◆ **Task description**
Go to the line containing "pinky tip: (238, 232)" and return it and each line after it exactly, through the end of the data below, and nothing more.

◆ **Records provided**
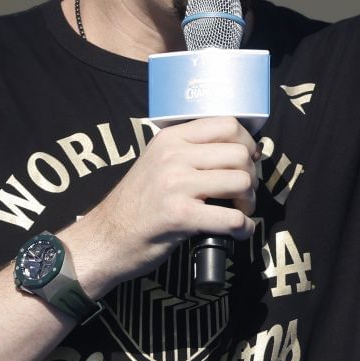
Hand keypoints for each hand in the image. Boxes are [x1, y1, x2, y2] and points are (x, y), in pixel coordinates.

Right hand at [64, 117, 257, 296]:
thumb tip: (240, 149)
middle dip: (252, 176)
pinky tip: (238, 232)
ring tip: (240, 211)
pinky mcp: (180, 216)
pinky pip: (232, 218)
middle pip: (239, 154)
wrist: (107, 236)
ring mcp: (176, 185)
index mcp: (171, 139)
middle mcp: (174, 156)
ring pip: (241, 182)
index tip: (249, 160)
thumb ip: (191, 151)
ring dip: (250, 202)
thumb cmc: (139, 203)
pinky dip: (244, 228)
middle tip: (244, 193)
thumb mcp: (158, 162)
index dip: (247, 142)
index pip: (226, 124)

◆ **Solution to this task**
pinky tip: (238, 232)
ring tip: (240, 211)
pinky mcp: (180, 216)
pinky pip: (232, 218)
middle pip: (239, 154)
wrist: (107, 236)
ring mcp: (176, 185)
index mcp: (171, 139)
middle mcp: (174, 156)
ring pip: (241, 182)
index tip: (249, 160)
thumb ip: (191, 151)
ring dip: (250, 202)
thumb cmc: (139, 203)
pinky dip: (244, 228)
middle tip: (244, 193)
thumb mcp: (158, 162)
index dip: (247, 142)
index pip: (226, 124)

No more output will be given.